Caius looked at Orion. The pack of witnesses along the walls did not move. The Covenant woman's expression did not change, but something behind her eyes did a sharpening, brief and quickly covered, like someone who had not expected to be seen.
Orion held my gaze across the table. I did not look away. I had learned by now that looking away from him first was a language I did not speak.
"That is not standard," the Covenant woman said.
"I know," I said. "Add it anyway."
Another silence. Longer this time.
Then Orion said, "Add it."
His voice was flat. Giving nothing. But he said it, and the Covenant woman picked up her pen without further argument, and I watched her write the addendum in the careful hand of someone accustomed to the weight of what they put to paper.
She slid the document back to me.
I read the addendum twice. Then I signed where I was told to sign. My hand was steady. Orion signed across from me, and when the Covenant witness pressed her seal into the wax, I was already looking at the door rather than the paper.
That was the marriage.
Everyone filed out. Lena touched my arm briefly on her way past just her fingers at my elbow, there and gone, saying everything she could not say in front of a room full of wolves.
I gathered myself to follow her and then Orion spoke.
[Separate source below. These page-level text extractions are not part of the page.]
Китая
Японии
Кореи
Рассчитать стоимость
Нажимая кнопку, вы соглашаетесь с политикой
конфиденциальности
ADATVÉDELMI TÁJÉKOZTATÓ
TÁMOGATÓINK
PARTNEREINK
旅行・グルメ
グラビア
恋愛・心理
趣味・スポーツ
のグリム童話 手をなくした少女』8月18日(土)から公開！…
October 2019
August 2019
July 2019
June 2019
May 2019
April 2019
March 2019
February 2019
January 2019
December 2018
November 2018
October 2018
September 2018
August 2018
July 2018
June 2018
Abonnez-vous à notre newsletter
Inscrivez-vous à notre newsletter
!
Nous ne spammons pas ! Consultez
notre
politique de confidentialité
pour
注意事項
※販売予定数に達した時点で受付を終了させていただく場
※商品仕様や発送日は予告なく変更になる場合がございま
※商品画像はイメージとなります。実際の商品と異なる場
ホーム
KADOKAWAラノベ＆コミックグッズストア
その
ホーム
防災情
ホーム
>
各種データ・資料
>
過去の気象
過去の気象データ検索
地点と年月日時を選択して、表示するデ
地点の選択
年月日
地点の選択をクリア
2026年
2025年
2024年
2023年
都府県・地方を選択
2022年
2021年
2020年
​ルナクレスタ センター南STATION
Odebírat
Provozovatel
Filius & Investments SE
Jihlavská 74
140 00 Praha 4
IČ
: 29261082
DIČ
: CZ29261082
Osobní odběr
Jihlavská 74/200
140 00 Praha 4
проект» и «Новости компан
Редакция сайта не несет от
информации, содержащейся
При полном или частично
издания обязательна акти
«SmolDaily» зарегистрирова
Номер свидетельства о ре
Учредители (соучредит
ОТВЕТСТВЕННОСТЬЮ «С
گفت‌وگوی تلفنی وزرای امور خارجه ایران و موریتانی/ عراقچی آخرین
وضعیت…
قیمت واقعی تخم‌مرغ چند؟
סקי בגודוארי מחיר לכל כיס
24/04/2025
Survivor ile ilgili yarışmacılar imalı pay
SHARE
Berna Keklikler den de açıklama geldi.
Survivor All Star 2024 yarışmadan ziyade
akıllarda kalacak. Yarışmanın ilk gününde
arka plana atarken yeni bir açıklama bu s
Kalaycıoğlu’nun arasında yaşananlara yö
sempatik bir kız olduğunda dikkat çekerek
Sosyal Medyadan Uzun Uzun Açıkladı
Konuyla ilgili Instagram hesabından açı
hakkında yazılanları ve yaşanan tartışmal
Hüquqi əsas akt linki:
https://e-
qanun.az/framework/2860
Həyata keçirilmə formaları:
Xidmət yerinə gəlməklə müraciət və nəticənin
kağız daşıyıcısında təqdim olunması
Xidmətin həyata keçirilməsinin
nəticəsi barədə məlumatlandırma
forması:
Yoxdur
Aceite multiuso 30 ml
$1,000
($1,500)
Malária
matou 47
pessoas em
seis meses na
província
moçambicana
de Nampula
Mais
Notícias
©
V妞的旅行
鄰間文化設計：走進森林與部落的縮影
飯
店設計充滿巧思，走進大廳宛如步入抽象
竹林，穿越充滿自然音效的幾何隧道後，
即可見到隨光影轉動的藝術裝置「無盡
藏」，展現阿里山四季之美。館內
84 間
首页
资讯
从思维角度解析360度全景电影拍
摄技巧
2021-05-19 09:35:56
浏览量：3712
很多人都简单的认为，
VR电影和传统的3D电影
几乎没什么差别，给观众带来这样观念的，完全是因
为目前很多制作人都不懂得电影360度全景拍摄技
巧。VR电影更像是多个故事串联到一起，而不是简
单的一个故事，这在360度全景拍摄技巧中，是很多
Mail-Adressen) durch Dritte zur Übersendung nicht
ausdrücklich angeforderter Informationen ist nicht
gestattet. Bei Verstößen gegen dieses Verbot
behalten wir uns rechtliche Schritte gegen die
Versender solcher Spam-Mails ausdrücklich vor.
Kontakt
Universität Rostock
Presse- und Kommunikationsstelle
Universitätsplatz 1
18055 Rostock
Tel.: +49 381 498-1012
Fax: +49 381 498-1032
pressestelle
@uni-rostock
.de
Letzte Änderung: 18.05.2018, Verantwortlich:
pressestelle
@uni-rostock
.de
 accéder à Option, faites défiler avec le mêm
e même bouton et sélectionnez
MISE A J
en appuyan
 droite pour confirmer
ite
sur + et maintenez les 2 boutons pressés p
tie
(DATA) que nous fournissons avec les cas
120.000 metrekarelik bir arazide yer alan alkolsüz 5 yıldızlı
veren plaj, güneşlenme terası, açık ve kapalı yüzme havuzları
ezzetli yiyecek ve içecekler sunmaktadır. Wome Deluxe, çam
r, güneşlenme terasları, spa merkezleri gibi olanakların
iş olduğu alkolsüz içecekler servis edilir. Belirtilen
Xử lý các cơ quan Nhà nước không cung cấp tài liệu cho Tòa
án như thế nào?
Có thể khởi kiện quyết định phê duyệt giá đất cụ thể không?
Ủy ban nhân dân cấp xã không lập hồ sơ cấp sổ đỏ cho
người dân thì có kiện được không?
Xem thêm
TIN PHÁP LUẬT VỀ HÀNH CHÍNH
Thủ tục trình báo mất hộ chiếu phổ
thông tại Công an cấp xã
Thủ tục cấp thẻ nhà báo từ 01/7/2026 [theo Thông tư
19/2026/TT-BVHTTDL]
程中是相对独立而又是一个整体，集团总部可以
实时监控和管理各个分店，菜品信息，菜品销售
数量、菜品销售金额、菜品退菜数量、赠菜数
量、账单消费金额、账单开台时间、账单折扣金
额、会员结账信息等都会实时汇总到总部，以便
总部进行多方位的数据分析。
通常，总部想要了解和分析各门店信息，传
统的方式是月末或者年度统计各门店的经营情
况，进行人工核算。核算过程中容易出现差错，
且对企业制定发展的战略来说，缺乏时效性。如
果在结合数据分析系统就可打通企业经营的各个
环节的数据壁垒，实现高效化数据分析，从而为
"The east wing is yours. The West is mine. You are not required in the west wing for any reason."
I turned. He was still at the table, not looking at me, straightening the signed pages into a neat stack like I was already a settled matter.
"And the library?" I said.
He looked up. Something in his expression told me he had not expected that to be my first question.
"What about it?"
"I was in it last night. I want to know if that falls under the west wing or the east wing."
A pause. "It falls under neither. It is a shared space."
"Good," I said. "Then I'll be in it often."
I left before he could respond, and I walked back to the east wing with Lena and I did not let myself think about the child clause until I was alone.
But that evening, when Lena slept and the Keep was quiet, I went back to the library. Not for history this time. I went back because the night before I had found something on the bottom shelf that I had not had time to read properly a thin volume, handwritten, with no title on the spine.
I had opened it to a page in the middle and read three lines before I heard footsteps and put it back.
Those three lines had been sitting in my head for fourteen hours.
I found the shelf. Found the gap. Ran my fingers along the spines.
The book was gone.
I stood in the empty library and thought about those three lines, and I thought about the contract I had signed that morning, and I thought about the very deliberate way the Covenant woman had paused barely, almost nothing, but I had been watching before she read the terms aloud.
The pause had come just before the section about the child.
As if she were choosing which words to use. As if the words in the spoken version and the words in the written version were not quite the same.
As if there was something in the terms of this marriage that no one had told me.
I closed the library door behind me and walked back to my room in the dark, and for the first time since I had agreed to this, I was not sure what I had actually signed.